-- Task input follows --

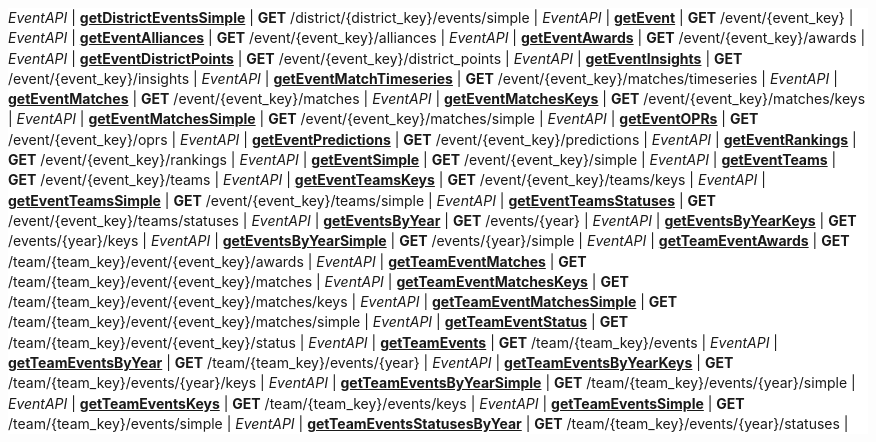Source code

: *EventAPI* | [**getDistrictEventsSimple**](docs/EventAPI.md#getdistricteventssimple) | **GET** /district/{district_key}/events/simple | 
*EventAPI* | [**getEvent**](docs/EventAPI.md#getevent) | **GET** /event/{event_key} | 
*EventAPI* | [**getEventAlliances**](docs/EventAPI.md#geteventalliances) | **GET** /event/{event_key}/alliances | 
*EventAPI* | [**getEventAwards**](docs/EventAPI.md#geteventawards) | **GET** /event/{event_key}/awards | 
*EventAPI* | [**getEventDistrictPoints**](docs/EventAPI.md#geteventdistrictpoints) | **GET** /event/{event_key}/district_points | 
*EventAPI* | [**getEventInsights**](docs/EventAPI.md#geteventinsights) | **GET** /event/{event_key}/insights | 
*EventAPI* | [**getEventMatchTimeseries**](docs/EventAPI.md#geteventmatchtimeseries) | **GET** /event/{event_key}/matches/timeseries | 
*EventAPI* | [**getEventMatches**](docs/EventAPI.md#geteventmatches) | **GET** /event/{event_key}/matches | 
*EventAPI* | [**getEventMatchesKeys**](docs/EventAPI.md#geteventmatcheskeys) | **GET** /event/{event_key}/matches/keys | 
*EventAPI* | [**getEventMatchesSimple**](docs/EventAPI.md#geteventmatchessimple) | **GET** /event/{event_key}/matches/simple | 
*EventAPI* | [**getEventOPRs**](docs/EventAPI.md#geteventoprs) | **GET** /event/{event_key}/oprs | 
*EventAPI* | [**getEventPredictions**](docs/EventAPI.md#geteventpredictions) | **GET** /event/{event_key}/predictions | 
*EventAPI* | [**getEventRankings**](docs/EventAPI.md#geteventrankings) | **GET** /event/{event_key}/rankings | 
*EventAPI* | [**getEventSimple**](docs/EventAPI.md#geteventsimple) | **GET** /event/{event_key}/simple | 
*EventAPI* | [**getEventTeams**](docs/EventAPI.md#geteventteams) | **GET** /event/{event_key}/teams | 
*EventAPI* | [**getEventTeamsKeys**](docs/EventAPI.md#geteventteamskeys) | **GET** /event/{event_key}/teams/keys | 
*EventAPI* | [**getEventTeamsSimple**](docs/EventAPI.md#geteventteamssimple) | **GET** /event/{event_key}/teams/simple | 
*EventAPI* | [**getEventTeamsStatuses**](docs/EventAPI.md#geteventteamsstatuses) | **GET** /event/{event_key}/teams/statuses | 
*EventAPI* | [**getEventsByYear**](docs/EventAPI.md#geteventsbyyear) | **GET** /events/{year} | 
*EventAPI* | [**getEventsByYearKeys**](docs/EventAPI.md#geteventsbyyearkeys) | **GET** /events/{year}/keys | 
*EventAPI* | [**getEventsByYearSimple**](docs/EventAPI.md#geteventsbyyearsimple) | **GET** /events/{year}/simple | 
*EventAPI* | [**getTeamEventAwards**](docs/EventAPI.md#getteameventawards) | **GET** /team/{team_key}/event/{event_key}/awards | 
*EventAPI* | [**getTeamEventMatches**](docs/EventAPI.md#getteameventmatches) | **GET** /team/{team_key}/event/{event_key}/matches | 
*EventAPI* | [**getTeamEventMatchesKeys**](docs/EventAPI.md#getteameventmatcheskeys) | **GET** /team/{team_key}/event/{event_key}/matches/keys | 
*EventAPI* | [**getTeamEventMatchesSimple**](docs/EventAPI.md#getteameventmatchessimple) | **GET** /team/{team_key}/event/{event_key}/matches/simple | 
*EventAPI* | [**getTeamEventStatus**](docs/EventAPI.md#getteameventstatus) | **GET** /team/{team_key}/event/{event_key}/status | 
*EventAPI* | [**getTeamEvents**](docs/EventAPI.md#getteamevents) | **GET** /team/{team_key}/events | 
*EventAPI* | [**getTeamEventsByYear**](docs/EventAPI.md#getteameventsbyyear) | **GET** /team/{team_key}/events/{year} | 
*EventAPI* | [**getTeamEventsByYearKeys**](docs/EventAPI.md#getteameventsbyyearkeys) | **GET** /team/{team_key}/events/{year}/keys | 
*EventAPI* | [**getTeamEventsByYearSimple**](docs/EventAPI.md#getteameventsbyyearsimple) | **GET** /team/{team_key}/events/{year}/simple | 
*EventAPI* | [**getTeamEventsKeys**](docs/EventAPI.md#getteameventskeys) | **GET** /team/{team_key}/events/keys | 
*EventAPI* | [**getTeamEventsSimple**](docs/EventAPI.md#getteameventssimple) | **GET** /team/{team_key}/events/simple | 
*EventAPI* | [**getTeamEventsStatusesByYear**](docs/EventAPI.md#getteameventsstatusesbyyear) | **GET** /team/{team_key}/events/{year}/statuses |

-- Task input concluded --

> **What you should do**: Report each line of the records that contains the string "statuses", copying the line in full. Case counts.

> **Result**:
*EventAPI* | [**getEventTeamsStatuses**](docs/EventAPI.md#geteventteamsstatuses) | **GET** /event/{event_key}/teams/statuses | 
*EventAPI* | [**getTeamEventsStatusesByYear**](docs/EventAPI.md#getteameventsstatusesbyyear) | **GET** /team/{team_key}/events/{year}/statuses |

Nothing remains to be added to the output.